By Jonathan Stempel
NEW YORK (Reuters) — Didi Global, the Chinese ride-hailing company, must face a lawsuit in a U.S. court claiming it defrauded investors by concealing and disobeying a Chinese government order to postpone its 2021 initial public offering until it resolved cybersecurity and privacy concerns.
In a 54-page decision on Thursday, U.S. District Judge Lewis Kaplan in Manhattan federal court said investors who brought the proposed class action sufficiently pleaded that Didi and various officials intended to defraud them in raising more than $4.4 billion in the June 30, 2021 IPO.
The offering valued all of Didi at about $67.5 billion.
Kaplan said the alleged desire to sell American depositary shares before a looming government crackdown on Chinese technology companies gave Didi and the officials a «concrete and personal economic motive» to go public before «the window for high valuation Chinese IPOs in the United States» closed.

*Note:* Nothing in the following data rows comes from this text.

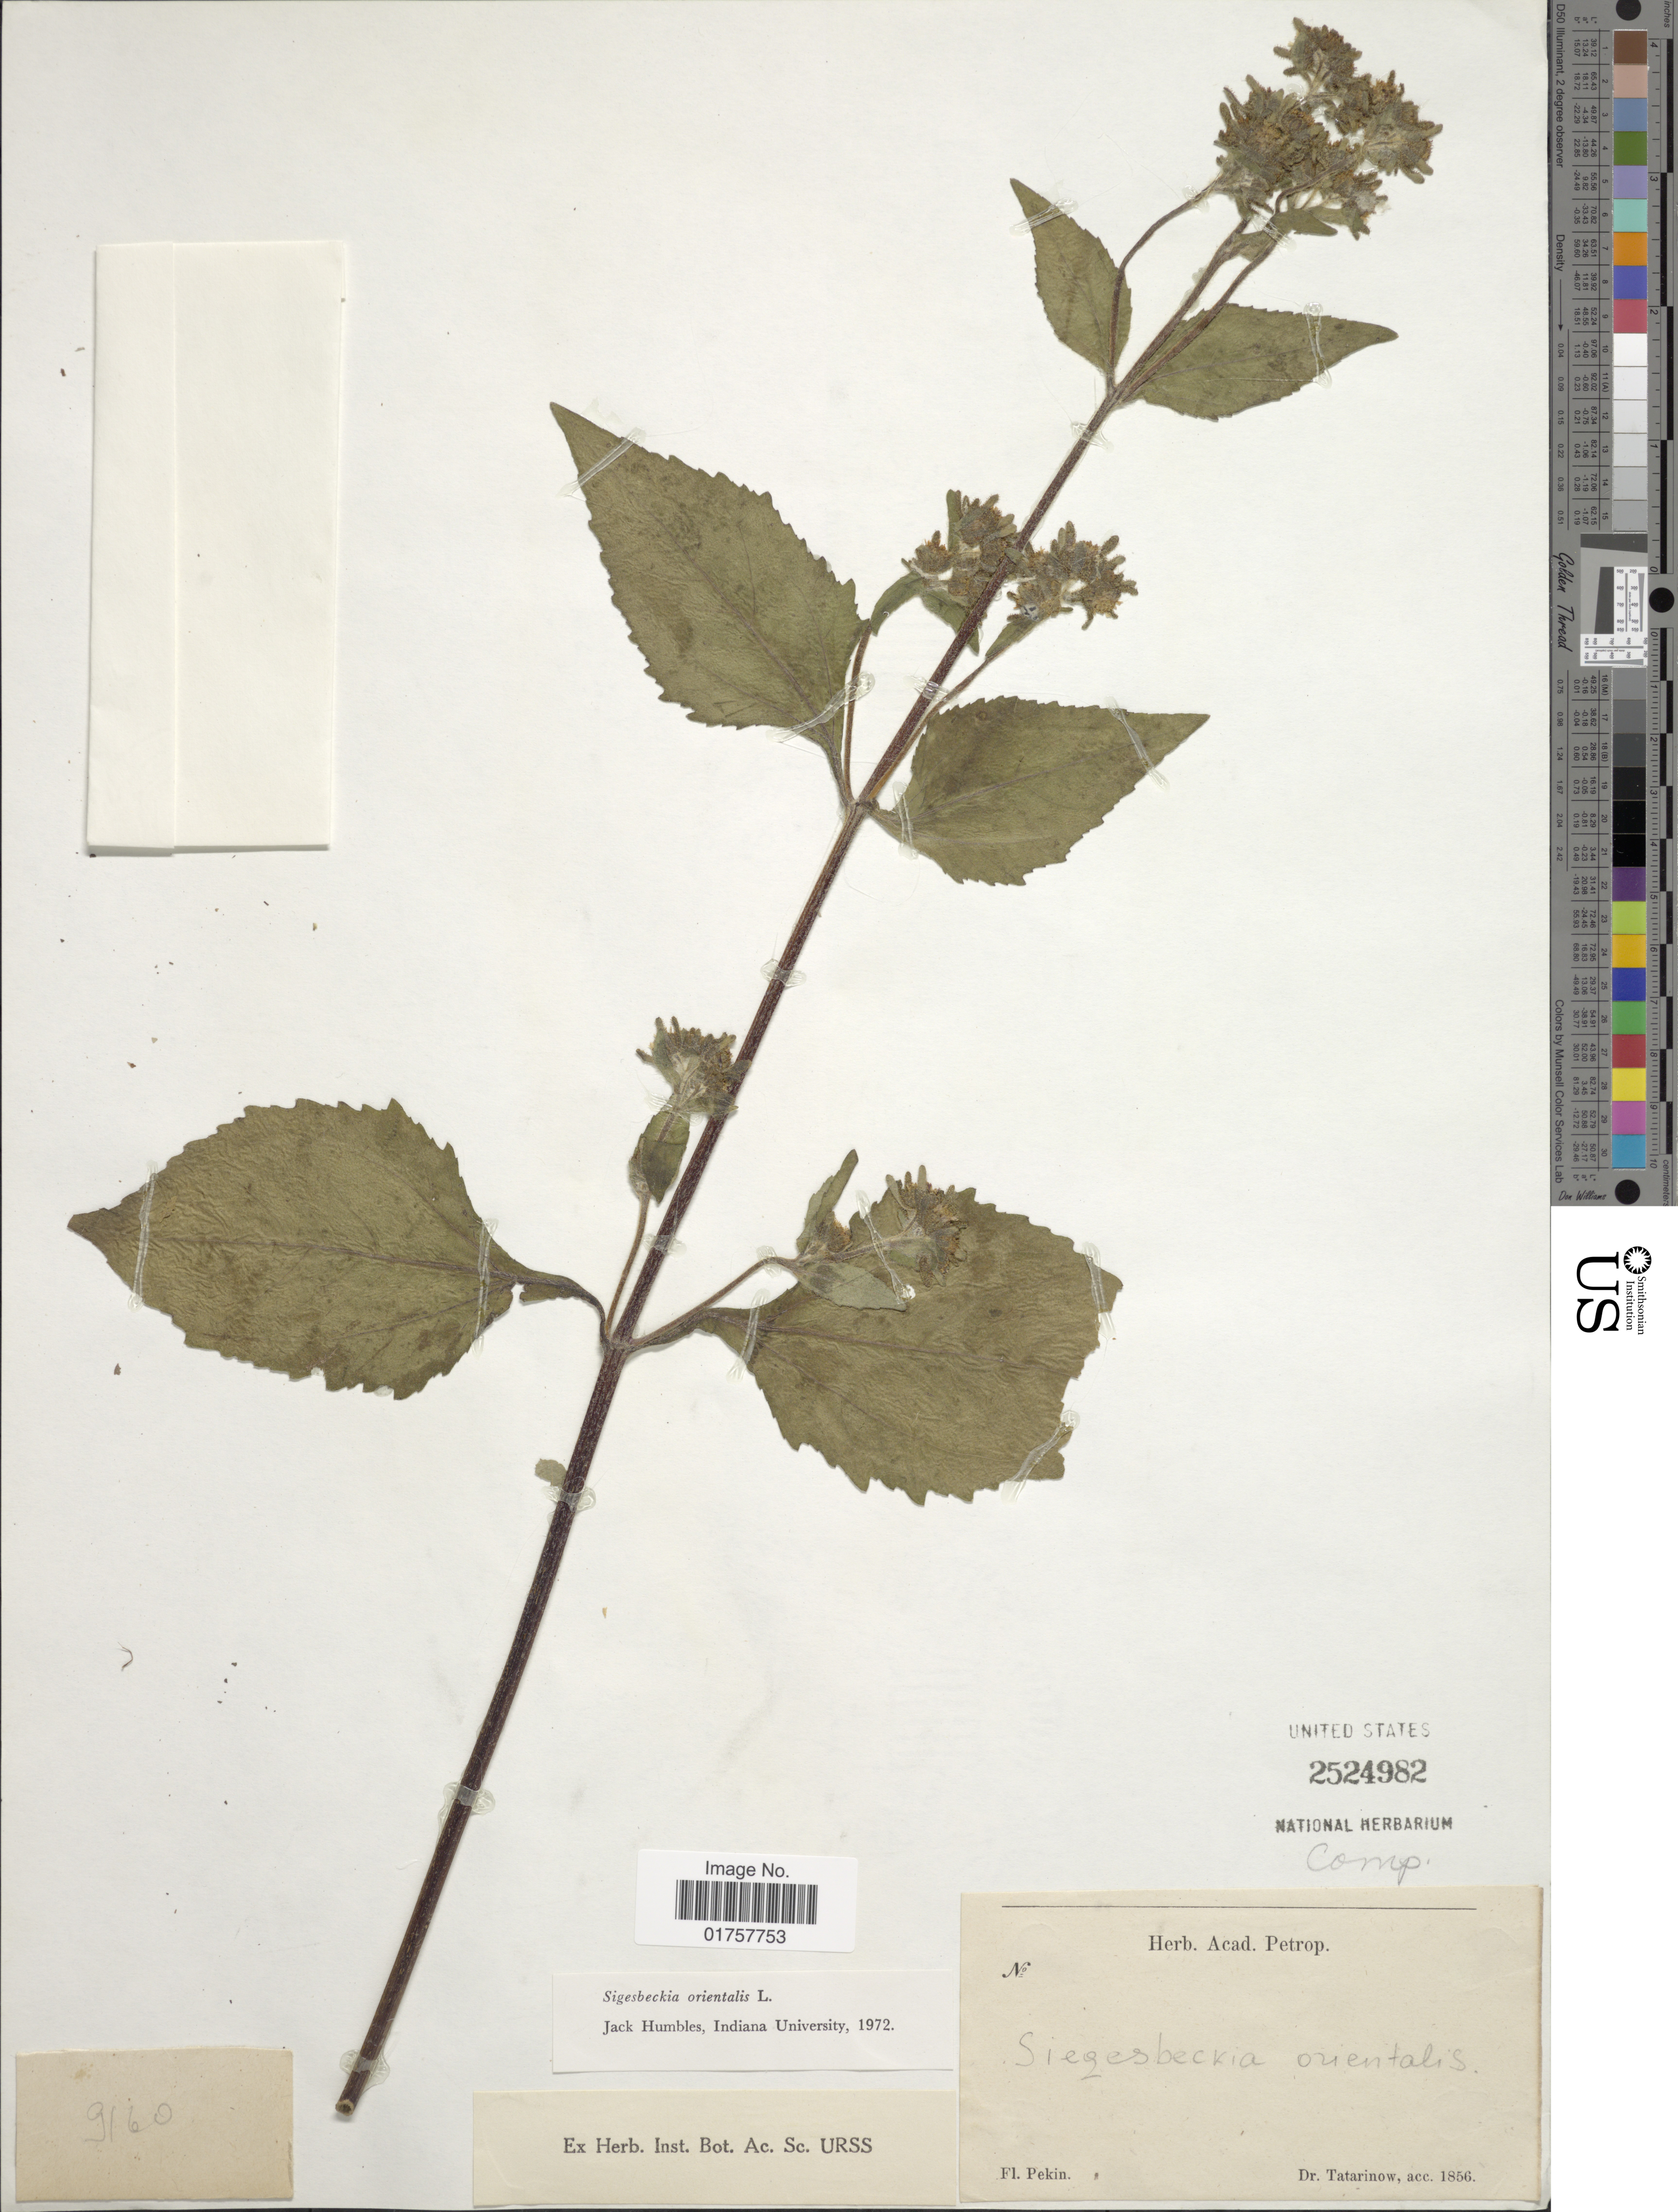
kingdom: Plantae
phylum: Tracheophyta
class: Magnoliopsida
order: Asterales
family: Asteraceae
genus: Sigesbeckia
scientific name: Sigesbeckia orientalis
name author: L.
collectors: -. Tatarinow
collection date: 1856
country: China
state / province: Beijing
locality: Fl. Pekin [unsure placement]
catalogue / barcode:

Lawyers for Didi did not immediately respond to requests for comment. The investors' lawyers did not immediately respond to similar requests.
Kaplan also refused to dismiss claims against banks that helped Didi go public.
Shares of Didi tumbled in July 2021 as China's cyberspace regulator, the Cyberspace Administration of China, banned it from registering new customers and required the removal of the Didi Travel app from smartphone app stores.
Didi announced plans in December 2021 to delist the U.S.-listed shares. The regulator fined Didi $1.2 billion the following July over the episode.
Didi's market value is now about $19 billion, according to LSEG data.
The case is In re Didi Global Inc Securities Litigation, U.S. District Court, Southern District of New York, No. 21-05807.